NEW YORK (Reuters) - U.S. stocks followed worldwide equities to one-month highs and Treasury yields rose sharply on Thursday as renewed U.S.-China trade optimism and upbeat U.S. economic data stoked risk appetite and lured investors away from safe-haven assets.
The announcement that top negotiators from the United States and China will meet in early October in Washington raised hopes of a possible resolution to the two countries’ brutal trade war that has shaken markets and wreaked havoc on the global economy.
“At some point it behooves both countries to reach an understanding,” said Stephen Massocca, senior vice president at Wedbush Securities in San Francisco. “The Chinese economy is slowing.
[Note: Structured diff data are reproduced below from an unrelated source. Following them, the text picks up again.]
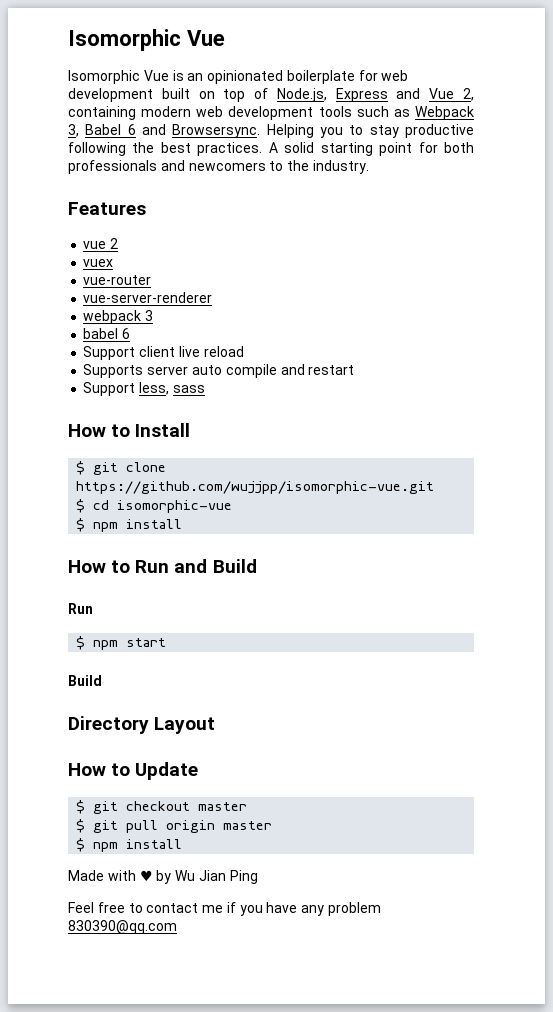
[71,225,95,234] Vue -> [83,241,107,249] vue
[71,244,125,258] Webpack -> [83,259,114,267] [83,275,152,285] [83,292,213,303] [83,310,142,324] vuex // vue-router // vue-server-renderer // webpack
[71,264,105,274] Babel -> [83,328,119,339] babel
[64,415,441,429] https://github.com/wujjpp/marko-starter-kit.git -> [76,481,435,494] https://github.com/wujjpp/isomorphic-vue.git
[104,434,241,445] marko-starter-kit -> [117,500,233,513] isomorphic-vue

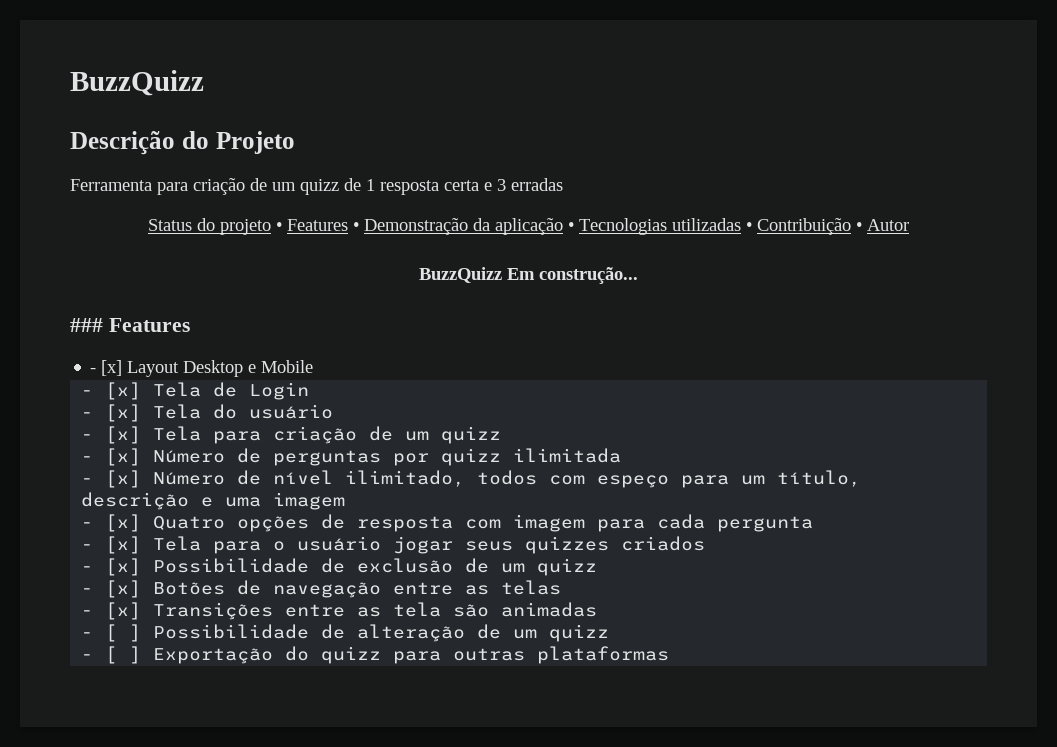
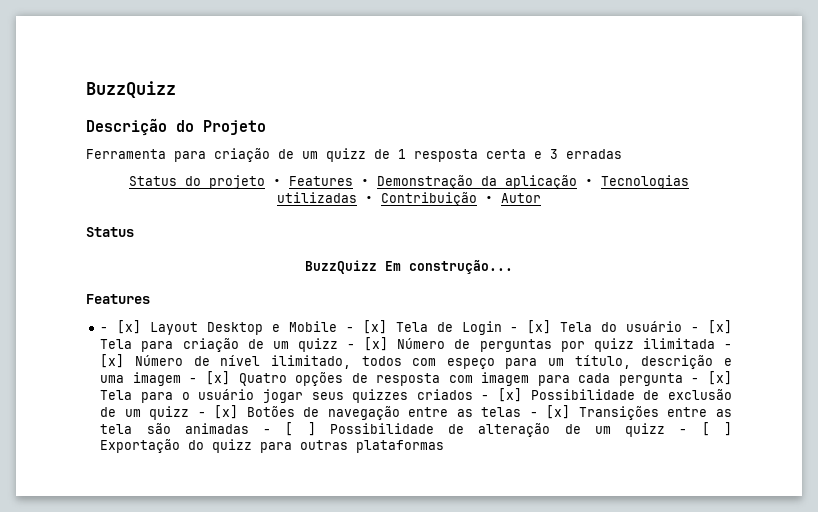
(909, 225) none -> [86,227,134,237] // Status
[70,318,103,332] ### -> (513, 266) none
(314, 366) // -> (337, 326) none
(310, 391) // -> (502, 328) none
(334, 411) // -> (683, 326) none
(502, 435) // -> (338, 345) none
(622, 455) // -> (715, 343) none
(346, 501) // -> (181, 379) none
(814, 524) // -> (683, 379) none
(706, 543) // -> (473, 394) none
(598, 567) // -> (190, 413) none
(562, 587) // -> (522, 412) none
(598, 609) // -> (249, 428) none
(610, 633) // -> (666, 430) none

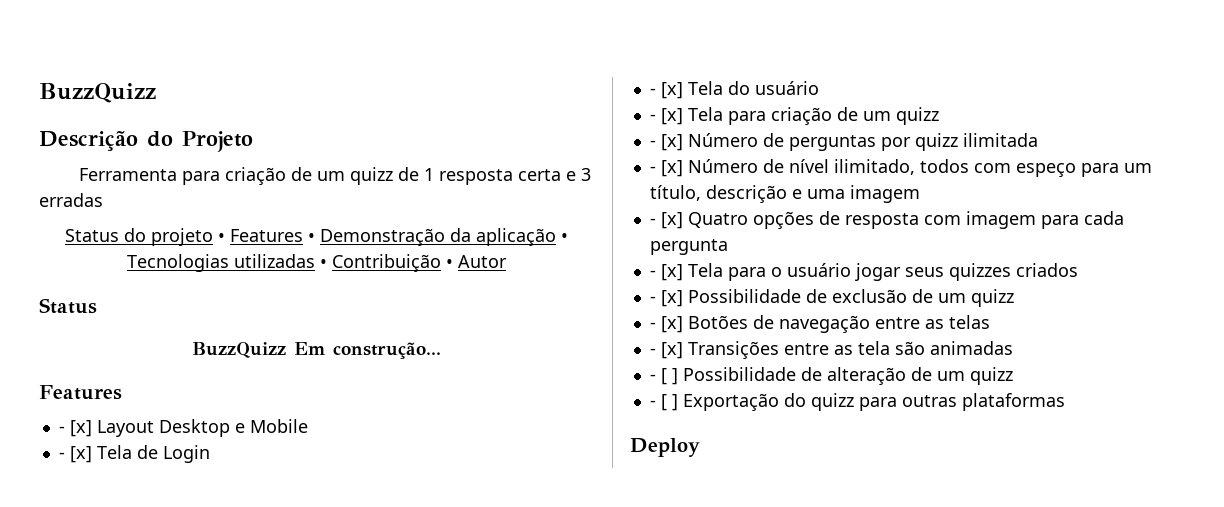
(337, 326) none -> (308, 426) //
(502, 328) none -> (210, 454) //
(683, 326) none -> (819, 88) //
(338, 345) none -> (939, 116) //
(715, 343) none -> (1038, 140) //
(181, 379) none -> (920, 194) //
(683, 379) none -> (728, 247) //
(473, 394) none -> (1078, 270) //
(190, 413) none -> (1014, 298) //
(522, 412) none -> (990, 322) //
(249, 428) none -> (1013, 348) //
(666, 430) none -> (1013, 376) //
(445, 446) none -> [630,438,700,457] // Deploy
They can play the long game but is that in their best interests?”
But Massocca noted that over the last 16 months, good news on the trade front can be undone by a tweet.
“Seems like it’s risk-on, risk-off depending on where trade is day-to-day,” Massocca said. “We’ve seen this movie before and when talks break down you see a flight back to quality and the market correct.”
U.S. private payrolls increased in August at their fastest pace in four months, according to ADP, blowing past analyst estimates ahead of Friday’s more comprehensive jobs report from the Labor Department.
A separate report showed the U.S. services industry rebounded last month to its fastest expansion since February, bouncing back from a three-year low, according to the Institute for Supply Management’s non-manufacturing purchasing managers index (PMI).
Market participants now look to Friday’s closely-watched jobs report and expected remarks from Federal Reserve chair Jerome Powell.
The Dow Jones Industrial Average rose 372.68 points, or 1.41%, to 26,728.15, the S&P 500 gained 38.19 points, or 1.30%, to 2,975.97 and the Nasdaq Composite added 139.95 points, or 1.75%, to 8,116.83.
Euro zone and emerging markets stocks charged higher on the renewed trade hopes.
The pan-European STOXX 600 index rose 0.72% and MSCI’s gauge of stocks across the globe gained 1.14%.
Emerging market stocks rose 1.21%. MSCI’s broadest index of Asia-Pacific shares outside Japan closed 1.13% higher, while Japan’s Nikkei rose 2.12%.
News of the impending U.S.-China talks sent U.S. Treasury yields higher on hopes a trade deal might remove an impediment to growth.
Benchmark 10-year notes last fell 31/32 in price to yield 1.5636%, from 1.459% late on Wednesday.
The 30-year bond last fell 74/32 in price to yield 2.0557%, from 1.957% late on Wednesday.
The yen slipped and the dollar edged lower against a basket of world currencies following the positive trade developments and upbeat U.S. jobs data.
The pound sterling, however, rose to its highest level against the greenback in over a month on hopes that a no-deal Brexit could be avoided.
The dollar index fell 0.05%, with the euro up 0.03% to $1.1036.
The Japanese yen weakened 0.56% versus the greenback at 107.01 per dollar, while Sterling was last trading at $1.2327, up 0.63% on the day.
Oil prices crept higher, lifted by the tide of trade optimism and a decrease in U.S. crude inventories.
U.S. crude oil futures edged up 0.07% to settle at $56.30 per barrel, while Brent crude oil futures settled at $60.95 per barrel, a 0.41% increase.
Gold prices dropped on the signs of a thaw in trade tensions and the upbeat U.S. data that sent investors to riskier assets.
Spot gold dropped 2.2% to $1,518.23 an ounce.
Copper rose 1.60% to $5,840.00 a ton.
Three-month aluminum on the London Metal Exchange rose 0.90% to $1,791.00 a ton.